Convívio nos anos 80 na Herdade do Barrocal

António Salgueiro era um agricultor “visionário”, mas que marcava e bem o seu dia a dia: a família, os amigos e quem com ele convivia na área agrícola, reconheciam o seu valor e conhecimento técnico. “Era um homem que tinha a 4a classe, de um valor incrível. Ainda hoje, passados muitos anos do seu desaparecimento, ainda me confidenciam algumas pessoas que o conheceram, muitos homens como o seu pai deviam de aparecer para ajudarem este país”.
A realidade veio provar que o pai “tinha razão”: a água possibilita o regadio, atividade extremamente necessária para haver emprego e dinamizar o Alentejo.
Ainda assim, afirma, “foi bom ter acontecido o 25 de abril, porque a posse da terra tinha de ser alterada.

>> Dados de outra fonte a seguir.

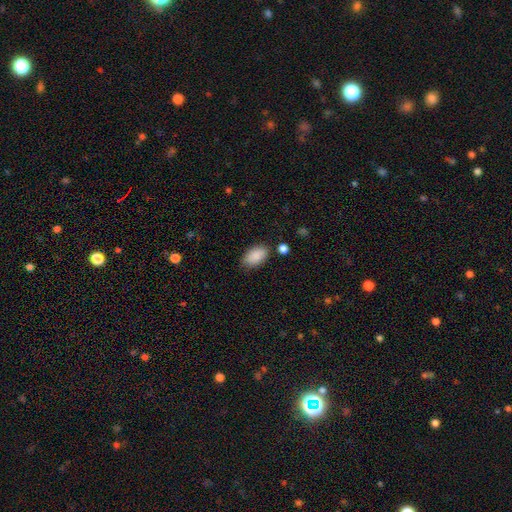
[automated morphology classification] Smooth or featured: smooth — 89% (star or artifact — 7%)
How rounded: in between — 93% (round — 5%)
Merging: none — 79% (minor disturbance — 15%)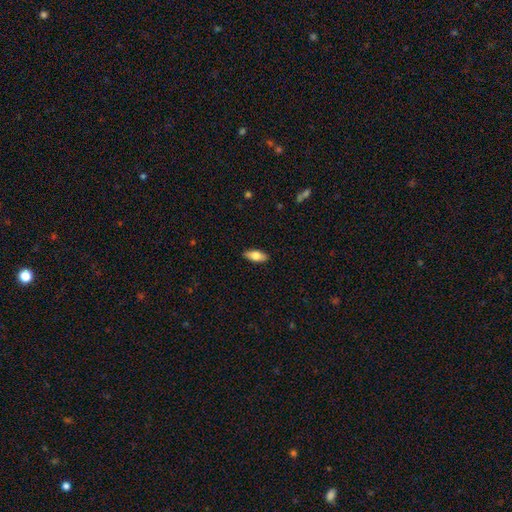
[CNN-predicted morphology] Smooth or featured? smooth (75%)
How rounded? in between (83%)
Merging? none (88%)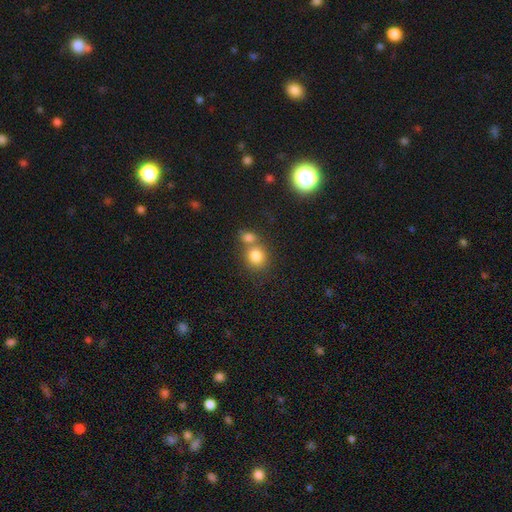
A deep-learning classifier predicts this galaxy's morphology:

Mas tínhamos de dar valor a quem a trabalhava e dinamizava a região.”
Passados 50 anos reconhece que a agricultura evoluiu, mas deixa críticas à Ministra da Agricultura, que a empresária agrícola diz que “não apoia os agricultores pura e simplesmente porque não ouve a produção. Não ouve aqueles que percebem e têm sensibilidade para sugerir caminhos. Estamos nas mãos de quem não entende o setor agrícola”. Maria do Céu Salgueiro conclui que “temos um país agrícola eternamente adiado”.